Hidup Bagai Lautan Penderitaan

Ditulis oleh: Lavia Tamrin

Dalam agama Buddha, sering kita mendengar bahwa hidup ini adalah penderitaan. Memang, hidup tidak sepenuhnya menderita. Kebahagiaan dan penderitaan datang silih berganti. Namun, seakan-akan hidup ini lebih banyak penderitaan dibandingkan kebahagiaan. Kita yang beruntung tentu tidak akan merasakan hal ini—kita akan berpikir: “Hidup saya penuh dengan kebahagiaan, saya tidak merasa saya menderita. Makan saya cukup; saya masih mempunyai rumah; pekerjaan dan sekolah berjalan lancar”.

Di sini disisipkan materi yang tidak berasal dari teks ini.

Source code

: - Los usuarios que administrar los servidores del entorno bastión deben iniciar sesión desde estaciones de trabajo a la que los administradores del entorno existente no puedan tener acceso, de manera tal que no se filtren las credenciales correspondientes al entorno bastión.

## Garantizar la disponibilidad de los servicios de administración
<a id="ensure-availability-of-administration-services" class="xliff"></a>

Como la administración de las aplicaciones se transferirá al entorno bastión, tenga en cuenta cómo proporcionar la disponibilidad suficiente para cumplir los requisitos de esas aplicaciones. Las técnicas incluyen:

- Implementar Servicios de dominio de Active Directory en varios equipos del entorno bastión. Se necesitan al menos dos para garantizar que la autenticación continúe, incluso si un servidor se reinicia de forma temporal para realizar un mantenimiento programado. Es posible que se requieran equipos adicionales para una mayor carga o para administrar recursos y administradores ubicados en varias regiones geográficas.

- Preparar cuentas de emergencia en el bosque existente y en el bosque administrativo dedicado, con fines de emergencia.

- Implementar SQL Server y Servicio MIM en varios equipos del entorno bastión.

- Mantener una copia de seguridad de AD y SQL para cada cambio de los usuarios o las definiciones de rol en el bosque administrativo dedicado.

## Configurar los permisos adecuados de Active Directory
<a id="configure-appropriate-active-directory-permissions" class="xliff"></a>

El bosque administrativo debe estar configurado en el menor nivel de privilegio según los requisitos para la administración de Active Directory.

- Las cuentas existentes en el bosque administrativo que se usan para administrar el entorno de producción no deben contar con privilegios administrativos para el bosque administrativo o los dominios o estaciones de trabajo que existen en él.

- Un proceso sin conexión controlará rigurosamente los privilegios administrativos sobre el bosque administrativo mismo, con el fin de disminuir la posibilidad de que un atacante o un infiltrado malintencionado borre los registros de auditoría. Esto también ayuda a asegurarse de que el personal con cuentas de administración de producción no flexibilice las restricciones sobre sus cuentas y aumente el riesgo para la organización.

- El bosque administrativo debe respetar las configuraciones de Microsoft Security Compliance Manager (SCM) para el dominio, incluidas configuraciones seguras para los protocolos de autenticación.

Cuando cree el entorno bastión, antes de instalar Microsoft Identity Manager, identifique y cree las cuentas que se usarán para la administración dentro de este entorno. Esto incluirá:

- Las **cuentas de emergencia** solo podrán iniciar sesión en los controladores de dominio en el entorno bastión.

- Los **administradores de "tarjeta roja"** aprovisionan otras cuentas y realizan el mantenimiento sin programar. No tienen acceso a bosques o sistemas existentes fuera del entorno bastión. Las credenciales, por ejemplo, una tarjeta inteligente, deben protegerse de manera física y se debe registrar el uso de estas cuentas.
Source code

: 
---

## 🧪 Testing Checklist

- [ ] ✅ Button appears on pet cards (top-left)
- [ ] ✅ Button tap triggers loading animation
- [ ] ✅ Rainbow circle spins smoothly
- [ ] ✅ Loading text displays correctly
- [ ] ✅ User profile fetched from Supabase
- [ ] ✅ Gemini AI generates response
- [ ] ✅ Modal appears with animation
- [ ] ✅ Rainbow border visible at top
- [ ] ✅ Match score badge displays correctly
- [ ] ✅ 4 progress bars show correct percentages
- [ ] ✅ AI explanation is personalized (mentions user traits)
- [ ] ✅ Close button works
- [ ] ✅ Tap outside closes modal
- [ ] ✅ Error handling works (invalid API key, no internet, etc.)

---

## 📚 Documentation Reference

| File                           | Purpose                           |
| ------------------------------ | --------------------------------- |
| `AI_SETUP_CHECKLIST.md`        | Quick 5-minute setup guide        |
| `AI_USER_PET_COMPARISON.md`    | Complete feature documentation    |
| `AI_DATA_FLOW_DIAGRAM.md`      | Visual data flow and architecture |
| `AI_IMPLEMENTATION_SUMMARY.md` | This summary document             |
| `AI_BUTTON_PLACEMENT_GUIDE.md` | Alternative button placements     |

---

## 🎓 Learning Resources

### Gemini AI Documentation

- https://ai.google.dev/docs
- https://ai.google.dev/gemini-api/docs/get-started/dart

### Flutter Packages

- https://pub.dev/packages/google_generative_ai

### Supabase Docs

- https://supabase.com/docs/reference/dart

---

Namun, apabila kita melihat berita-berita di luar sana, mulai tampak realita-realita kehidupan yang tidak sepenuhnya bahagia. Contohnya, rakyat Sri Lanka yang saat ini negaranya tengah bangkrut, sehingga mereka kesulitan mendapatkan pangan. Ada lagi rakyat Ukraina yang harus hidup di tengah ketakutan atas serangan Rusia. Walaupun hidup kita saat ini adem-adem saja, bukan berarti hidup semua manusia sama seperti kita.

Lantas, apabila hidup ini penuh dengan penderitaan, mengapa kita masih ingin melanjutkan hidup ini? Sahabat-sahabat se-Dhamma, meski hidup penuh dengan penderitaan, terlahir sebagai manusia juga merupakan sebuah anugerah yang harus disyukuri. Menurut agama Buddha, terlahir sebagai manusia merupakan kesempatan yang sepatutnya disayangkan. Berdasarkan Dhammapada Buddha Vagga syair 182 dan Nakhasikha Sutta kitab Samyutta Nikaya 13:1, tertulis bahwa kita dapat terlahir sebagai manusia hanya karena adanya sila (moralitas) yang baik.

Sebagai manusia, kita dapat melihat jelas penderitaan (samsara), yang dapat mendorong kita untuk membebaskan diri dari penderitaan ini. Kita dapat mempelajari tentang empat kesunyataan mulia, yang terdiri dari (1) terdapatnya penderitaan, (2) penyebab penderitaan, (3) adanya akhir dari penderitaan, serta (4) jalan mengakhiri penderitaan. Sebagai manusia, kita tahu bahwa kemelekatan pada bentuk fisik, perasaan, persepsi, buah pikiran, dan kesadaran dapat menimbulkan penderitaan, Hanya sebagai manusialah kita dapat sadar akan belenggu ini, dan sebagai manusia pula kita dapat mulai berupaya untuk melepaskan diri dari belenggu kemelekatan. Dengan begitu, sebagai manusia lah kita dapat membina diri untuk mencapai kesempurnaan. Karena itulah, terlahir sebagai manusia adalah sesuatu yang sepatutnya kita manfaatkan.